Your goal
All entries are to be copied verbatim, while the pictures stay out.

Dataset records
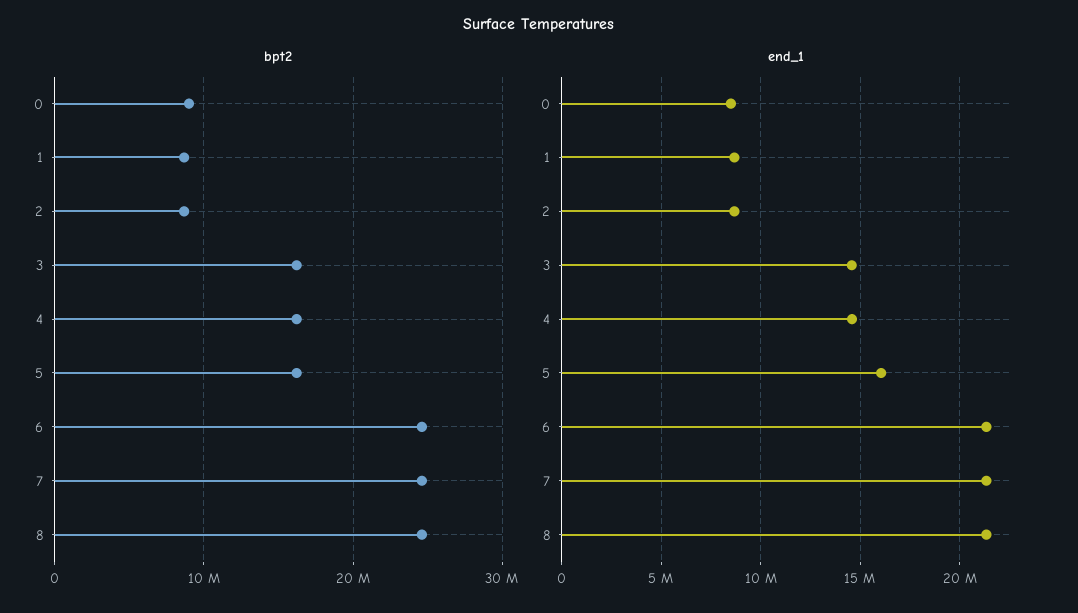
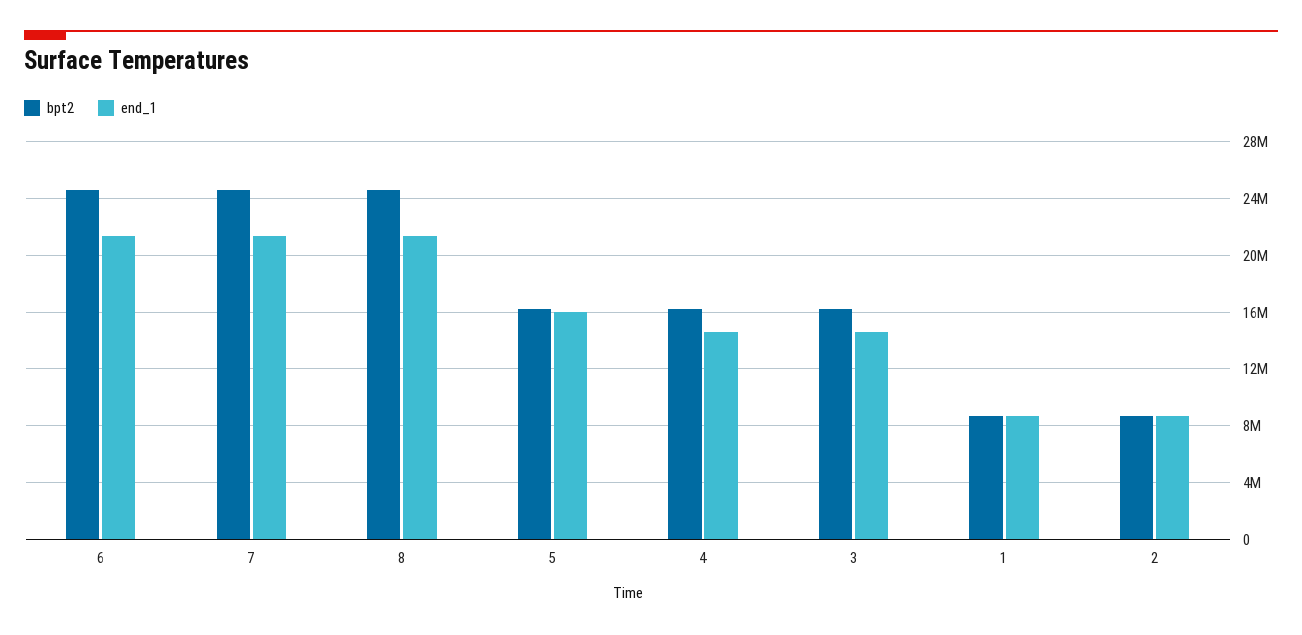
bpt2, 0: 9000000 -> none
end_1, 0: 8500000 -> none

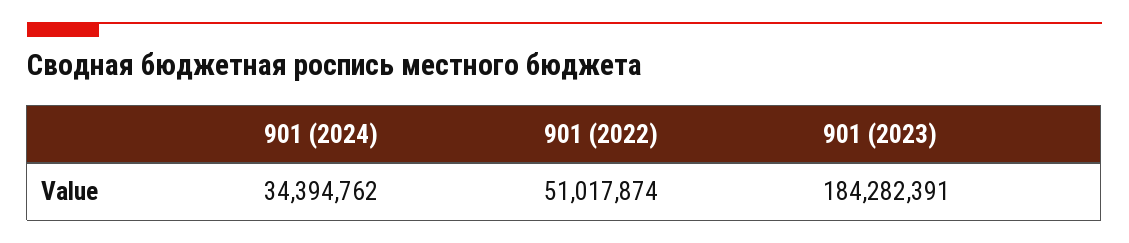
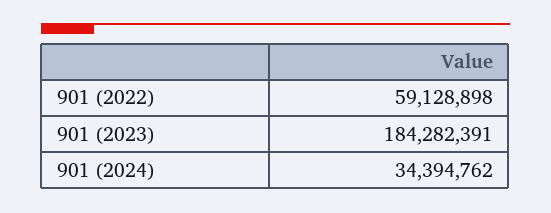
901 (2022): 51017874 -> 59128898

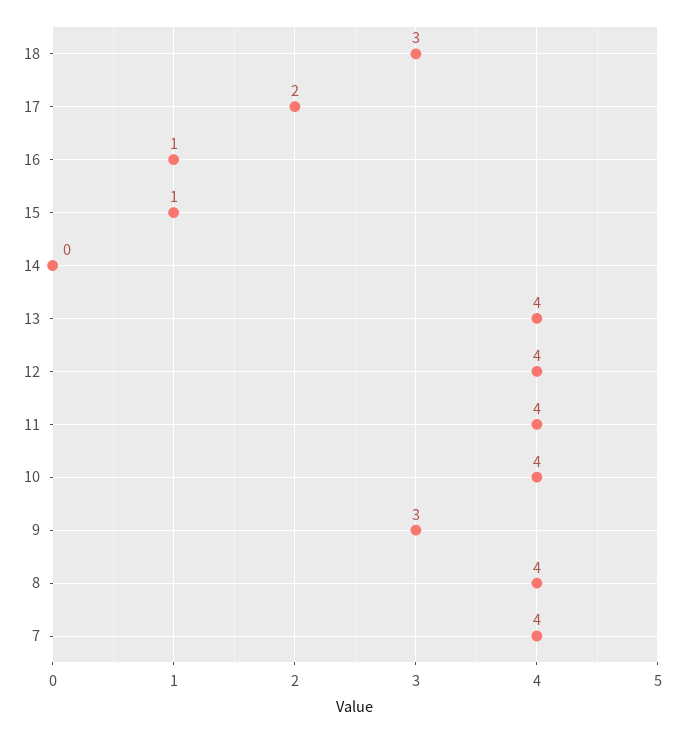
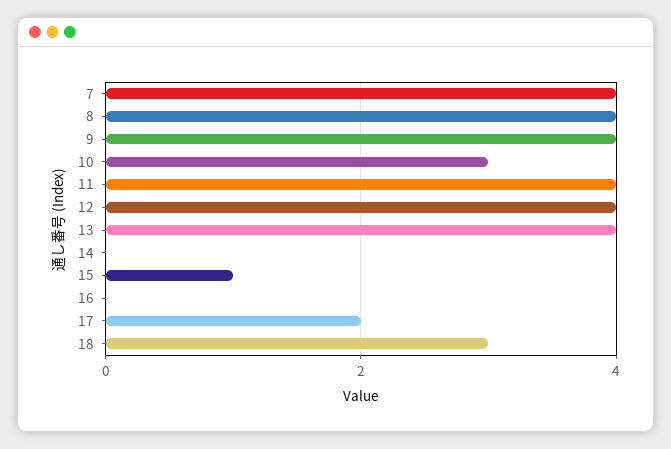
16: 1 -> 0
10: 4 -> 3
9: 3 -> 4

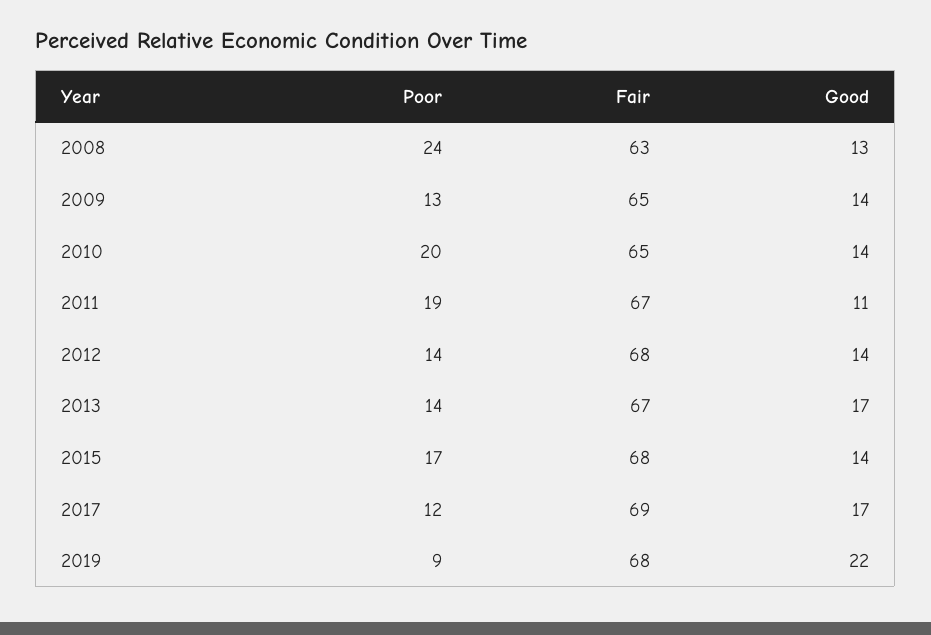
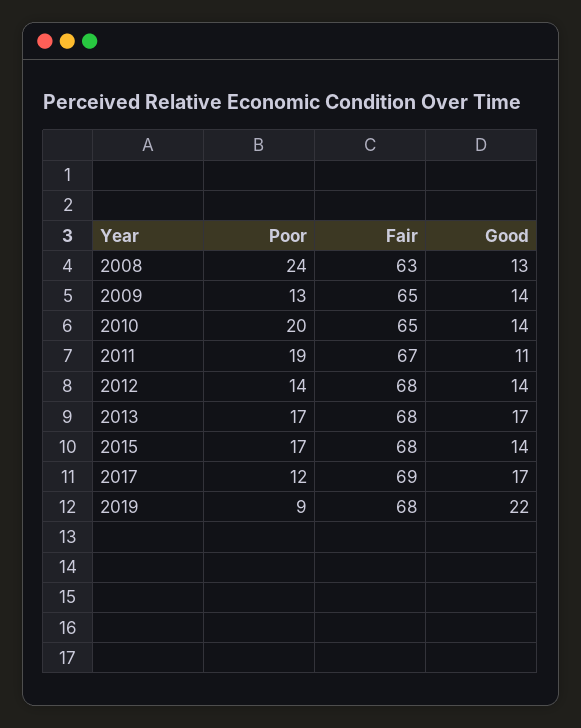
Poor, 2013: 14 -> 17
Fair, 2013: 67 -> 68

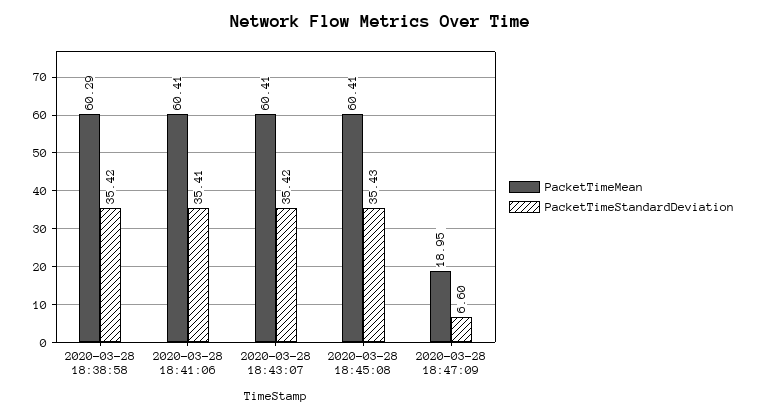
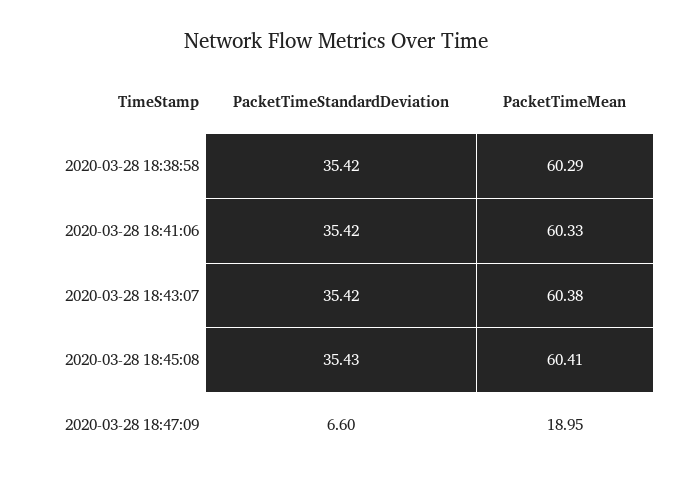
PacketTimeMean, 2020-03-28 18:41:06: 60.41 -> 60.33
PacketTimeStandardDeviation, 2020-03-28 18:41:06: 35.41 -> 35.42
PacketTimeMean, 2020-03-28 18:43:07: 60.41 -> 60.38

Expected answer
bpt2, 0: 9000000 -> none
end_1, 0: 8500000 -> none

901 (2022): 51017874 -> 59128898

16: 1 -> 0
10: 4 -> 3
9: 3 -> 4

Poor, 2013: 14 -> 17
Fair, 2013: 67 -> 68

PacketTimeMean, 2020-03-28 18:41:06: 60.41 -> 60.33
PacketTimeStandardDeviation, 2020-03-28 18:41:06: 35.41 -> 35.42
PacketTimeMean, 2020-03-28 18:43:07: 60.41 -> 60.38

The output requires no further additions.